===== Сведения

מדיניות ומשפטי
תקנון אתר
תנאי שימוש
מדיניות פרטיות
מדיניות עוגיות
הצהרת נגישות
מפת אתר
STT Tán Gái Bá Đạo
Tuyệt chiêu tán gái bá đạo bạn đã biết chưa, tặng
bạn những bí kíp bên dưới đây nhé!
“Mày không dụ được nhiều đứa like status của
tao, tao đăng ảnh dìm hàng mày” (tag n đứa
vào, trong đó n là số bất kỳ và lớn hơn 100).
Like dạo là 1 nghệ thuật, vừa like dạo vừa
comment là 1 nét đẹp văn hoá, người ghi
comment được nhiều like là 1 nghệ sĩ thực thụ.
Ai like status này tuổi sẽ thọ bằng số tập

==========
===== Сведения

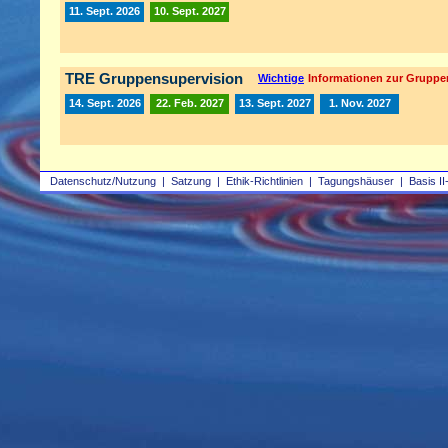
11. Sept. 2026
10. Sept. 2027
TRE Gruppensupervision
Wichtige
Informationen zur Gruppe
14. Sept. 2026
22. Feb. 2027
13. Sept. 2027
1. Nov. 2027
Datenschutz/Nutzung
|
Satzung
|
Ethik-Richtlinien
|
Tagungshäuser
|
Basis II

==========
===== Сведения

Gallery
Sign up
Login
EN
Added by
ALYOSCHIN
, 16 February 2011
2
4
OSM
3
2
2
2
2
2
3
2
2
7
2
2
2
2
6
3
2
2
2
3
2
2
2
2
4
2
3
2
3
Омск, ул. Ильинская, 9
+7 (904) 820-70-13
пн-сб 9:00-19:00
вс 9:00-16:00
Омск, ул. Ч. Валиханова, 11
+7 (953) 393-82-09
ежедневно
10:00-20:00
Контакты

==========

[Цель задания]:
Приведи заново всё от строки с «מדיניות ומשפטי» до строки с «Ai like status này tuổi sẽ thọ bằng số tập», изменив в них «comment» на «bình luận». Остальное оставь без изменений.

[Итог упражнения]:
מדיניות ומשפטי
תקנון אתר
תנאי שימוש
מדיניות פרטיות
מדיניות עוגיות
הצהרת נגישות
מפת אתר
STT Tán Gái Bá Đạo
Tuyệt chiêu tán gái bá đạo bạn đã biết chưa, tặng
bạn những bí kíp bên dưới đây nhé!
“Mày không dụ được nhiều đứa like status của
tao, tao đăng ảnh dìm hàng mày” (tag n đứa
vào, trong đó n là số bất kỳ và lớn hơn 100).
Like dạo là 1 nghệ thuật, vừa like dạo vừa
bình luận là 1 nét đẹp văn hoá, người ghi
bình luận được nhiều like là 1 nghệ sĩ thực thụ.
Ai like status này tuổi sẽ thọ bằng số tập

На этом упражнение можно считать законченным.